Irvine-based software maker Kofax PLC saw a payoff on a strategic shift that’s been several years in the making, reaching a new high with annual sales of $244 million for the 12 months through June.
The company, which is publicly traded in London and has its executive base here, reported adjusted profits of $7.1 million, down 14% from a year ago.
Kofax makes scanning software used by businesses to get rid of paper and speed up productivity.
The software collects paper documents, forms, invoices, email and photos and organizes them into a searchable database of files.
Kofax employs about 300 people in Irvine and 1,000 companywide. It is the county’s eighth-largest software maker by revenue, according to Business Journal research.
Improving sales were buoyed by operational changes that began several years ago.
The shifts started when Chief Executive Reynolds Bish joined the company in late 2007.
Kofax only sold software through resellers at the time.
“That channel was very effective at servicing and penetrating the lower end but had not been very successful selling to government entities and corporations,” Bish said.
The company began targeting those segments with its own sales force.
Direct sales now ac-count for 40% to 50% of revenue, up from 5% before Bish’s arrival.
“We’ve seen a great deal of success in that endeavor,” he said.
Bish was brought in from San Diego-based competitor Captiva Software Corp.—a company he established in 1989. It was sold to EMC Corp. of Massachusetts in 2005.
He’s made sweeping changes that range from a simplified reporting structure at Kofax offices around the world to rebranding its software portfolio and adding several executives to the upper ranks.
More Customers
For the 12 months through June, Kofax won more than 2,100 new customers and closed 12 contracts worth $1 million or more, up from nine a year ago.
That helped the company increase its market share from 11% a year ago to 15% through June, according to Bish.
A key partnership reached earlier this year with Microsoft Corp. holds potential for more revenue gains.
In July, Kofax announced it had been selected by Microsoft to be a “managed independent software vendor.” The program includes less than 1% of all Microsoft vendors. The designation provides dedicated resources and sales support to push Microsoft’s popular SharePoint business software product and develop business within the Microsoft channel.
“Well Positoned”
“There’s been a huge migration away from those older products to SharePoint,” Bish said. “We are extremely well positioned to take advantage of that trend and drive revenue in the future.”
The company is growing revenue about 10% to 15% a year and has targeted a handful of new market segments, according to Bish.
That led to May’s buy of Massachusetts-based software maker Atalasoft Inc. Kofax paid $4.7 million for Atalasoft, with another $5.1 million possible if future benchmarks are met.

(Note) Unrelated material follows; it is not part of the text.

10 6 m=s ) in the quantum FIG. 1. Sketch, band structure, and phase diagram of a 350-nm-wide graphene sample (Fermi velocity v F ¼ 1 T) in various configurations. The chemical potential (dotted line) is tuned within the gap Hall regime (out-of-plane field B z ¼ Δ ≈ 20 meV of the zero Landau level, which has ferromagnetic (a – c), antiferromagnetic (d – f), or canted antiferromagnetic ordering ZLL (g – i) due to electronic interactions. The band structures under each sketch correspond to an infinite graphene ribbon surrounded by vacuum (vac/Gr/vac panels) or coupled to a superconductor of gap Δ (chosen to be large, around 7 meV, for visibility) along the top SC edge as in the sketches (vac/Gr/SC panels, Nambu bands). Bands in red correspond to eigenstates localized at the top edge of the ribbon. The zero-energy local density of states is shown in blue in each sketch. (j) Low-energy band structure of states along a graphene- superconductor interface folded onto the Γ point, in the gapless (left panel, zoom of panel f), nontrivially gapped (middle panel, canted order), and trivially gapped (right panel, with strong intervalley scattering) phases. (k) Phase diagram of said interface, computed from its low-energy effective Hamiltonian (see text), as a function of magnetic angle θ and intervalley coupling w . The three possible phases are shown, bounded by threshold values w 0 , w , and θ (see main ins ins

Atalasoft makes software used by software developers and technology consultants that allows documents to be viewed online.
Customers include companies in healthcare, financial services, law, government, education and manufacturing.
Growth Opportunities
Other growth opportunities include the business processing management market, and business intelligence and analytics, according to Bish.
Kofax got its start in Irvine in 1985.
The company is publicly traded in Britain, where its former holding company parent, Dicom Group PLC, was spun off earlier this year.
Kofax officially moved its headquarters to Irvine—long its operational base—in 2008.
Kofax is now considering a public offering in the U.S., according to Bish. The company’s recent earnings report said it intends to “maintain a dual listing on both a U.S. and the London Stock Exchange.”
Waiting
The report said the strong sales of the past year led to consideration of such a move. It also noted that a public offering won’t proceed amid the recent volatility in stock markets, indicating the second half of next year as the earliest likely date.
“When the financial market improves we’re in position to do it,” Bish said.
Not counting spinoffs, the last time Orange County saw a public offering was in late 2007, when Mission Viejo-based nursing home operator Ensign Group Inc. raised $64 million.
In July, Irvine-based action sports retailer Tilly’s Inc. filed documents with the Securities and Exchange Commission to raise $100 million in a public offering on the New York Stock Exchange.
Tilly’s hasn’t laid out a timetable for the offering.